Покорение Португалии было последним подвигом герцога Альбы. Благодаря героя за эту услугу, оказанную престолу и отечеству, Филипп II тем не менее не позволил герцогу возвратиться ко двору, и в 1582 году, 12 января, герцог Альба умер в своем замке семидесяти четырех лет от рождения. Гроб его осенили лавры, которыми по справедливости Испания почтила его память, и на веки вечные заклеймили проклятья, с которыми еще того справедливее сопрягали его имя нидерландцы, а с ними и все человечество.
Герцог Альба родился в 1508 году. Первая половина его жизни принадлежит к истории царствования Карла V и его войн с германскими протестами. В начале военного своего поприща Альба выказывал неуместную осторожность и нередко благоразумную уклончивость от боя, которые можно назвать не совсем лестным для герцога именем трусости.

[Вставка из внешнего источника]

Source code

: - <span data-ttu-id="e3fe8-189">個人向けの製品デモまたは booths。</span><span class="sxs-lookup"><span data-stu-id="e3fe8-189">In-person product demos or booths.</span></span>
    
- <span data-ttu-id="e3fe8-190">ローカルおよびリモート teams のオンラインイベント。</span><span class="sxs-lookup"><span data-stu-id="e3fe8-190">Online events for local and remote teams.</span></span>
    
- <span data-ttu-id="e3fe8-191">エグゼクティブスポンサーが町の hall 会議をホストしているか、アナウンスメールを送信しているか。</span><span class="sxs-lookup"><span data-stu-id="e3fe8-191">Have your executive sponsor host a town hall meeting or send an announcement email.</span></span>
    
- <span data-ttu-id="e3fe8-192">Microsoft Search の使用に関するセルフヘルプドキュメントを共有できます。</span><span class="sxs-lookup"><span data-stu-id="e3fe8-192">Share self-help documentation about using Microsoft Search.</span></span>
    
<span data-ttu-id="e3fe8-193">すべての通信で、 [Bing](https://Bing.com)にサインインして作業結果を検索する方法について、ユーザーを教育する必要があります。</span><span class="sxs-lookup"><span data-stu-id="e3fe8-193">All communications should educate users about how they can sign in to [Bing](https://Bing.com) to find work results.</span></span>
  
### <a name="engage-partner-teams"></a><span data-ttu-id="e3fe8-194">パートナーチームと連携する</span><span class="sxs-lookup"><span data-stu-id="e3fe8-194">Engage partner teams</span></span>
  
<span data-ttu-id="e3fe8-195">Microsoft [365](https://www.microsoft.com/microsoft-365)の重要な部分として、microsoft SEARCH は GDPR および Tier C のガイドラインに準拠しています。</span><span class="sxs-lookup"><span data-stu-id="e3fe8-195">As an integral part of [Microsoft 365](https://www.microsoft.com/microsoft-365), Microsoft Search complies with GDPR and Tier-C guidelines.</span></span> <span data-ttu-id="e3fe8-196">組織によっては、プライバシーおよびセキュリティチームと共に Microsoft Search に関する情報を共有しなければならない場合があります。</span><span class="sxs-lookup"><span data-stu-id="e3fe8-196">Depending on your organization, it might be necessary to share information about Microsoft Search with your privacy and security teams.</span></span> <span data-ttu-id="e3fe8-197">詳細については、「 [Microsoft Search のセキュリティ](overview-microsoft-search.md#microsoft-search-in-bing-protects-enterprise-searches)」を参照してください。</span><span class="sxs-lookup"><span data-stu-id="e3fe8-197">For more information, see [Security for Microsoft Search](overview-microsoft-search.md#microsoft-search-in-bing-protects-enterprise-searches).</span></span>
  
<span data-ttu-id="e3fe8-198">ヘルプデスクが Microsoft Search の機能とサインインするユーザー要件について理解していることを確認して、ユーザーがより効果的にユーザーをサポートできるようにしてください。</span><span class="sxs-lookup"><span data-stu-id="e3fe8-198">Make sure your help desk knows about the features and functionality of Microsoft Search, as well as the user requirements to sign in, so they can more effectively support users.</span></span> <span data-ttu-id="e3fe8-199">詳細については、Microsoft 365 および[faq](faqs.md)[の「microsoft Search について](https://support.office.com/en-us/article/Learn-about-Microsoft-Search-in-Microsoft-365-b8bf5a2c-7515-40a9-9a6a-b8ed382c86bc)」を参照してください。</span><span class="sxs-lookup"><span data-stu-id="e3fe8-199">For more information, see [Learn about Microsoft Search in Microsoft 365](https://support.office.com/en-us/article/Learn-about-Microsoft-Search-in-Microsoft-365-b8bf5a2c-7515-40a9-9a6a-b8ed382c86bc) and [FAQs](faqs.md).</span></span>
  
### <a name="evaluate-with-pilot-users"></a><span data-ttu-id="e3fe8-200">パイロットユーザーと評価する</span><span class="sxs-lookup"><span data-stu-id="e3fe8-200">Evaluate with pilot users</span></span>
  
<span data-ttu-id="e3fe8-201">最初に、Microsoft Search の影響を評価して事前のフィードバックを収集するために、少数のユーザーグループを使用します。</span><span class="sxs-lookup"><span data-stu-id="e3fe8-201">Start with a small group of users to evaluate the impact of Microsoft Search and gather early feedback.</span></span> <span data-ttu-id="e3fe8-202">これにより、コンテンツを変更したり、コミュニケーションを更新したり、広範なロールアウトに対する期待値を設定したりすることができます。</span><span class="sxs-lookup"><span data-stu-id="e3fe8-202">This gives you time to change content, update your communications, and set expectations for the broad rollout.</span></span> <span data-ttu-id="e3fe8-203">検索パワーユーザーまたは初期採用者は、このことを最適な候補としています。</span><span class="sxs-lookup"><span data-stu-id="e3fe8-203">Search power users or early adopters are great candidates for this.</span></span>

Вместо осады или штурма крепостей он нередко советовал императору действовать подкупами. Один испанский дворянин, желая подшутить над герцогом, адресовал ему письмо с надписью: «Его светлости герцогу Альбе, предводителю импе-раторско-королевских войск в мирное время и министру двора во время войны». Этот грубый намек на уклончивость герцога от воинской службы произвел на него магическое действие, и с этой минуты Альба посвятил все свои способности на высшее военное образование, изучая науки, без знания которых невозможно быть военачальником. Его войны с Вильгельмом Оранским в Нидерландах, по мнению знатоков, доныне достойны удивления и изучения, как превосходно разрешенные стратегические задачи. Усердный католик наружно, герцог Альба в душе был заклятый атеист, веруя, подобно древнему язычнику, только в бога войны, т. е. в грубую животную силу, способную противодействовать силе Божией правды. В бытность свою при дворе Генриха II для заключения от имени своего короля брачного контракта с принцессой Елизаветой Альба рассказывал как-то о сражении при Мюльберге, в котором он участвовал.